Они почти бежали с набережной в боковые улицы, где было не так ветрено. Аня сама ускоряла шаг, ей совсем не хотелось, чтобы он заболел из-за ее безрассудной выходки. Быстрая ходьба согрела его и успокоила.
— Подождем двойку, — сказал он, уверенно останавливая Аню на автобусной остановке. — Доедем до самого дома.
Промолчав, она с удивлением огляделась. На этой самой остановке она стояла сегодня днем с Алексеем Полозовым. Настроение было такое ясное, радостное, и вся жизнь казалась ей тогда чистой, умной, значительной... Почему же сейчас она очутилась здесь снова с такой горькой сумятицей в душе, и рядом с нею человек, который только что целовал ее и все-таки совсем не любит ее, а так — приглянулась женщина, раздразнила его самолюбие, и все-таки она едет к нему, все-таки едет, потому что одиночество душит... А все, что думалось днем, — мечты? Бредни?..

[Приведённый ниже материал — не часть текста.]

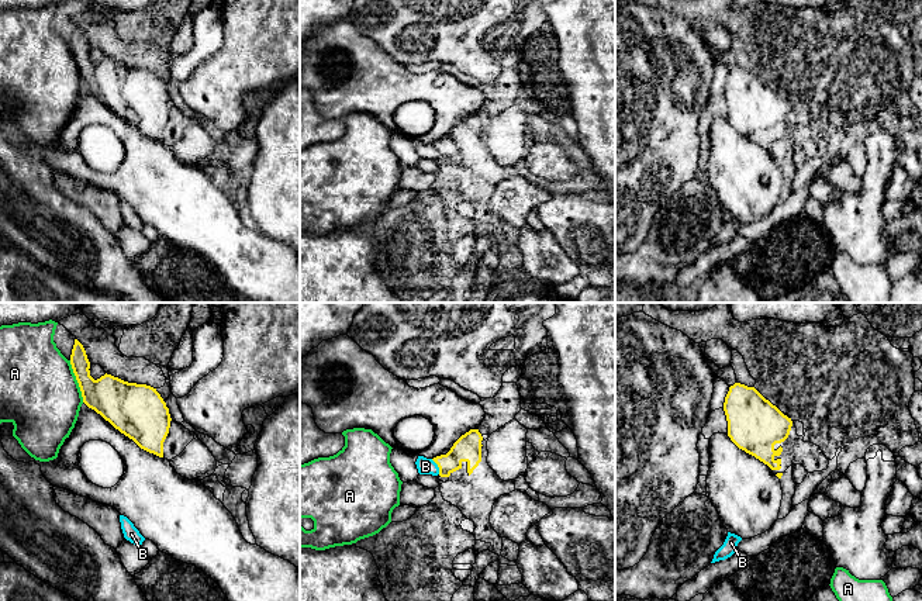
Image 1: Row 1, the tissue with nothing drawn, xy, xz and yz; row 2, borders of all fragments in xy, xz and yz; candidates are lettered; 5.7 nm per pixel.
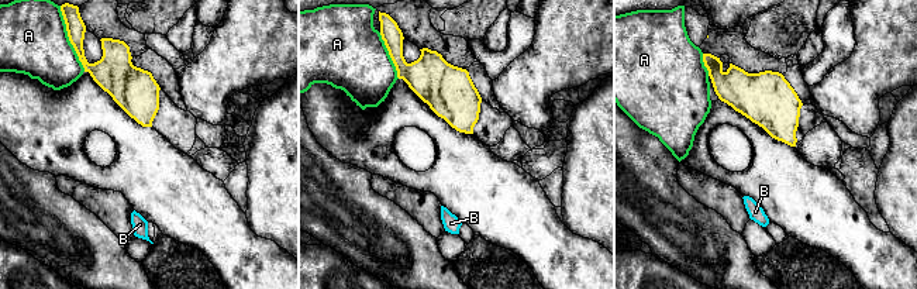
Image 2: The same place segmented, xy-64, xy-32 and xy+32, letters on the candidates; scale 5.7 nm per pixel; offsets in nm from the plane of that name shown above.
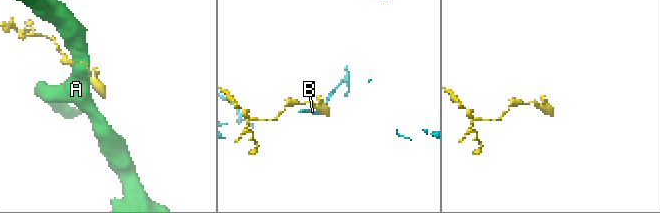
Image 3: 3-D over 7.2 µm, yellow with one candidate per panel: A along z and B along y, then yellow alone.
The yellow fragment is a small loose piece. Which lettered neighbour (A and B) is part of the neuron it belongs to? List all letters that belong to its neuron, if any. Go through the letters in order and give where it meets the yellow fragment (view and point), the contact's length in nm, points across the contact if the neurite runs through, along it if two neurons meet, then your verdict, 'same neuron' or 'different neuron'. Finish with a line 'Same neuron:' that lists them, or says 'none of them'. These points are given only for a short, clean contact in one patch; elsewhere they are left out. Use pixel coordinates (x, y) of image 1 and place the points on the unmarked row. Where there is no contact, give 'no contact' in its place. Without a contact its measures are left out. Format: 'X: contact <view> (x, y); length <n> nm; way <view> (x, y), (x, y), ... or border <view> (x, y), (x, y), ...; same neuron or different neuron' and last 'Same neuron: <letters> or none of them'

Два ярких огонька вынырнули из-за угла. Гаршин подсадил Аню в автобус, вскочил следом, расстегнул бекешу, доставая бумажник.
— Я раздумала, до свиданья! — вдруг решившись, крикнула Аня, рванула закрывающуюся дверцу и соскочила на мостовую.
За стеклом удалявшегося автобуса метался Гаршин, пытаясь открыть дверцу.
Аня вздрогнула от холода, оказавшись одна на пустынной ночной улице. Над рядами темных домов, где уже погасли огни, открылось ее внимательным глазам нетемнеющее северное небо. Она съежилась в своем слишком легком пальто и утомленно улыбнулась.